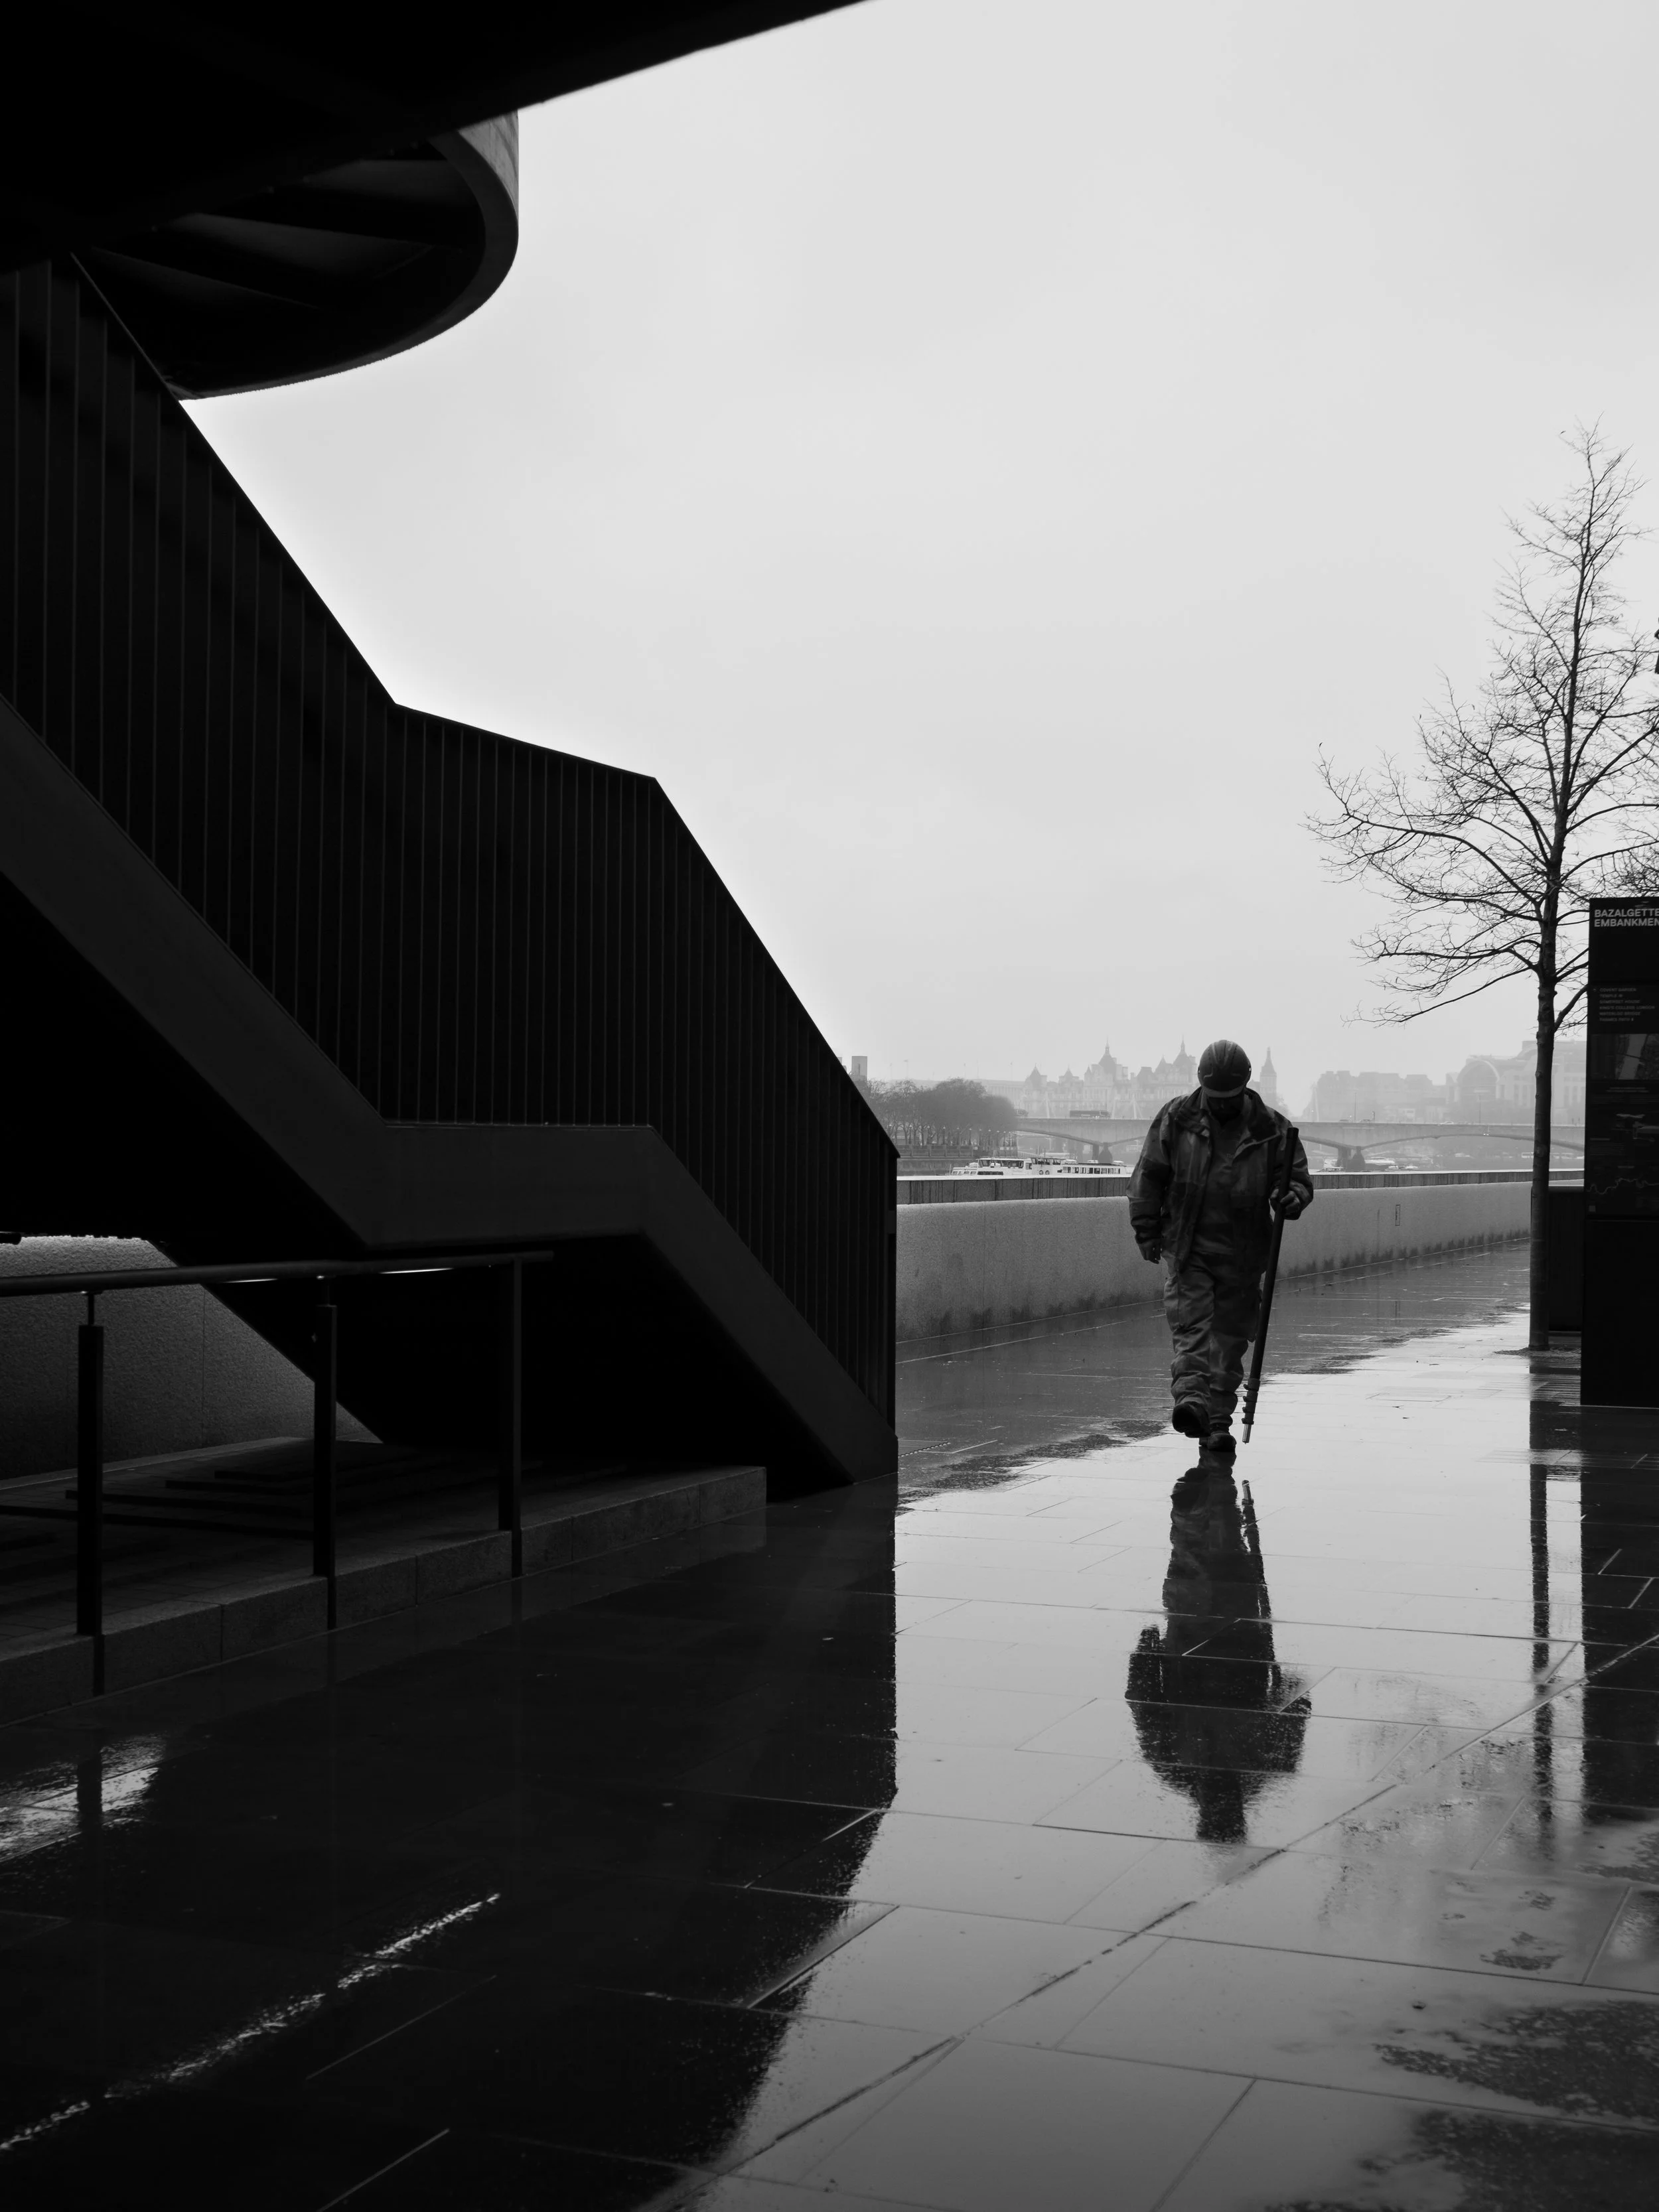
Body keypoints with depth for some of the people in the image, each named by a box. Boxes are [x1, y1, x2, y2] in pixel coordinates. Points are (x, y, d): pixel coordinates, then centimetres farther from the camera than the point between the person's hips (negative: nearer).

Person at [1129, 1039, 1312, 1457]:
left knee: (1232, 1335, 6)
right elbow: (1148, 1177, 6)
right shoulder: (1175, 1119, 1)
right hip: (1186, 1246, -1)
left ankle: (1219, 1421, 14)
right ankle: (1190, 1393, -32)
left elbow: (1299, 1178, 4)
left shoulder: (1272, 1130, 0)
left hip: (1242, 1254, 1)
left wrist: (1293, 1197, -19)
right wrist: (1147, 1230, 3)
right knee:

==*==

### Work required
Convert every line of the entries above into a numbered list. Leave out blank lines and the picture.

### The completed task
1. Body keypoints with depth for some of the people in the image, each named by a box. Boxes are [x1, y1, x2, y2] in pixel coordinates. Points are (x, y, d): pixel coordinates, then centimetres farther from the camera than the point between the person's hips (negative: nearer).
2. Person at [1129, 1039, 1312, 1457]:
3. left knee: (1232, 1335, 6)
4. right elbow: (1148, 1177, 6)
5. right shoulder: (1175, 1119, 1)
6. right hip: (1186, 1246, -1)
7. left ankle: (1219, 1421, 14)
8. right ankle: (1190, 1393, -32)
9. left elbow: (1299, 1178, 4)
10. left shoulder: (1272, 1130, 0)
11. left hip: (1242, 1254, 1)
12. left wrist: (1293, 1197, -19)
13. right wrist: (1147, 1230, 3)
14. right knee:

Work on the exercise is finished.